I come to the DMG forum nearly everyday. I think to myself.. today I will start watching DMG again. After all Armaan is back (has been for several weeks now)...But then I read the updates and change my decision.
I was a regular DMG watcher.. in fact I was reasonably active member of this forum and even wrote a FF here (this is the only forum where I have done this). I stopped writing my FF the day DMG stopped showing AR. But then Ridz returned to the show &... finally Armaan was brought back as well... and I was elated. I was hoping for an AR reunion but alas that seems like a far-fetched dream now.
I have nothing against Sid & Riddhima. Jen has alwys been a good actor whatever show she does and Karan Wahi has improved a lot. They make a cute couple.. but the problem is me. I was and still am a big fan of AR.. watching DMG from the very beginning I felt that the love Armaan and Riddhima shared was so pure and intense.. that it actually hurt to see some of their moments together. You see I have married for love and I know that it is definately possible to love someone so much that it actually hurts. Everytime you even think of that person you feel a srting pulling at your heart. and I felt Armaan and Riddhima had a love like this and may be still do.. (have to mention that KSG and Jen just have an electrifying chemistry together).
Unfortunately for me I just dont get the same feeling with Sid & Riddhima. I frequently go to youtube and watch selected SR scenes and VMs to try & make myself get use to them but all my efforts go futile.. I just dont feel that string pulling at my heart and therefore fail to accept them as a pair. My feelings are exactly the same of Armaan & Shilpa's pair. Even though Shilpa has been paried with Armaan before as Riddhima, I feel that Jen was the best and now I cant seem to accept Shilpa Anand with Armaan.

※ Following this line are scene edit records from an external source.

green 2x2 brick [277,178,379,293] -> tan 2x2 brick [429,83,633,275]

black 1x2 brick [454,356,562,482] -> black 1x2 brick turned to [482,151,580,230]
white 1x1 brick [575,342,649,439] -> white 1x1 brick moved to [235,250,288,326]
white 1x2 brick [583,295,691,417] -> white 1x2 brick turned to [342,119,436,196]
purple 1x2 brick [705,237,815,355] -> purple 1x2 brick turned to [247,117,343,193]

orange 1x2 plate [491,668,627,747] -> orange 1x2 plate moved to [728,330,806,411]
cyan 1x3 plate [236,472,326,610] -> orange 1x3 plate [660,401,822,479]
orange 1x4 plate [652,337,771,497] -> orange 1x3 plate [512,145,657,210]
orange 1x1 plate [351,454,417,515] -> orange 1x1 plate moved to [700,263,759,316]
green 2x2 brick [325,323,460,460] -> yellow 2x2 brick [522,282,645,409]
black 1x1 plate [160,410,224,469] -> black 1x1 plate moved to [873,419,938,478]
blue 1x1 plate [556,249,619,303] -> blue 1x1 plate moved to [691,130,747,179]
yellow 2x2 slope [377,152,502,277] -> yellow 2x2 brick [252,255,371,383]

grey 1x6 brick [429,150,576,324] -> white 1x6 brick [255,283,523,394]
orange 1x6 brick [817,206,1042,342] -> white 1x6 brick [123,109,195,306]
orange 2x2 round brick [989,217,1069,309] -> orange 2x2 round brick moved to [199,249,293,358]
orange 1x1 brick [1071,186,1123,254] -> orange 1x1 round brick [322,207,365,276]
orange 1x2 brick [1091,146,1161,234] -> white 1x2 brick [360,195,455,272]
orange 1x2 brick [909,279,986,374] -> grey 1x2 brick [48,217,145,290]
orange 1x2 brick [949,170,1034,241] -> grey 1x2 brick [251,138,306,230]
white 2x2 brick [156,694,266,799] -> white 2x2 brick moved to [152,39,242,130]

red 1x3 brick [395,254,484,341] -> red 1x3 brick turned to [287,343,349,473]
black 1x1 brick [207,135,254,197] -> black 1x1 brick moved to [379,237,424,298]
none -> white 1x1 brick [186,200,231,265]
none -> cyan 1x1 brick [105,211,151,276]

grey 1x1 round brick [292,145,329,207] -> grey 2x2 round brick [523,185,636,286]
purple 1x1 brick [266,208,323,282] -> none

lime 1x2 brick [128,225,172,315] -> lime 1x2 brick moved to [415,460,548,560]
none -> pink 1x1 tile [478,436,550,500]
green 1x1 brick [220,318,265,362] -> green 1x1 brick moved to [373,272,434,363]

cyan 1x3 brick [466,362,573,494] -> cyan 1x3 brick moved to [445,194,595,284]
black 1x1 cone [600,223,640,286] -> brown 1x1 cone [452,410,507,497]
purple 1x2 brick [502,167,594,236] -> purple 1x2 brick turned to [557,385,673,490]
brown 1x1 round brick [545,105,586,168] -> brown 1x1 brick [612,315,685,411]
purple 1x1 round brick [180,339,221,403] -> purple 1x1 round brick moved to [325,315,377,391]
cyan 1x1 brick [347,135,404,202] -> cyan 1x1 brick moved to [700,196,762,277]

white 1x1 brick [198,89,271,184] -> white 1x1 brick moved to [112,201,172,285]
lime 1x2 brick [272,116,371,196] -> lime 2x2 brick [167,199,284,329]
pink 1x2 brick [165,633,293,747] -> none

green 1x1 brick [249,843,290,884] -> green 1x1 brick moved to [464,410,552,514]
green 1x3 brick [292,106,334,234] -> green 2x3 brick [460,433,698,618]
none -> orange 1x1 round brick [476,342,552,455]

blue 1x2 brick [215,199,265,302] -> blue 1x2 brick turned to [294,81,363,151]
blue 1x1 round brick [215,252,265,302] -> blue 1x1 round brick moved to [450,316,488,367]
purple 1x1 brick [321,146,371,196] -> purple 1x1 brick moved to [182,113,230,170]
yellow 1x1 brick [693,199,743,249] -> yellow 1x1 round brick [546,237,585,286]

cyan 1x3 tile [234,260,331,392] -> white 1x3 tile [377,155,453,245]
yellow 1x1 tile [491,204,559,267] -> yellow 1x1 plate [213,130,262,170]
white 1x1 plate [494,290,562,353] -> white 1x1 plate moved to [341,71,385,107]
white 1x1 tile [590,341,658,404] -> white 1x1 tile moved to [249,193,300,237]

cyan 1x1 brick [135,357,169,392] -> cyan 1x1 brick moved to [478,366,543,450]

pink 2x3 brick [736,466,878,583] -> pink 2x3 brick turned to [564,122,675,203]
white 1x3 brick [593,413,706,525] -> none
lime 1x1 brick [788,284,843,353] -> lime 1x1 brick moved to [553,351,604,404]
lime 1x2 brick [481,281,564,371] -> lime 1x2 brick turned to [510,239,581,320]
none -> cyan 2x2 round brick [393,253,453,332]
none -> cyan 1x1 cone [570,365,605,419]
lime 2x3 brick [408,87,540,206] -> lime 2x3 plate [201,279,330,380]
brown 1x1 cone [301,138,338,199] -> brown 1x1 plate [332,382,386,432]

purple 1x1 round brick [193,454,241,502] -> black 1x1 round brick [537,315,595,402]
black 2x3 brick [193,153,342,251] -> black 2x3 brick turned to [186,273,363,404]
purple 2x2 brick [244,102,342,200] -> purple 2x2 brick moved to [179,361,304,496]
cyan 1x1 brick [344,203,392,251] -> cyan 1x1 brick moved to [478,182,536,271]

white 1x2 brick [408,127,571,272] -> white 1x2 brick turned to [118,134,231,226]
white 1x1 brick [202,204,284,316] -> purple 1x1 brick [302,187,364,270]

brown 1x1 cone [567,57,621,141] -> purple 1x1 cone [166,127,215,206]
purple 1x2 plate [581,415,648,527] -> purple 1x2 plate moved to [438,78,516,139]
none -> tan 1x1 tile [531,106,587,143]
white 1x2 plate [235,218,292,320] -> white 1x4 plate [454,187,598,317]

I am now unsure of what to do.. I just adore KSG & Jen and would really love to watch DMG but I cant seem to accept the present storyline. I think I will keep reading updates for now.
PS: Through this post I am just letting some frustration out.. there is no intention of hurting anyone's feelings nor bashing any chracter or actor. the post turned out to be longer than I had anticipated.. I apologise for this.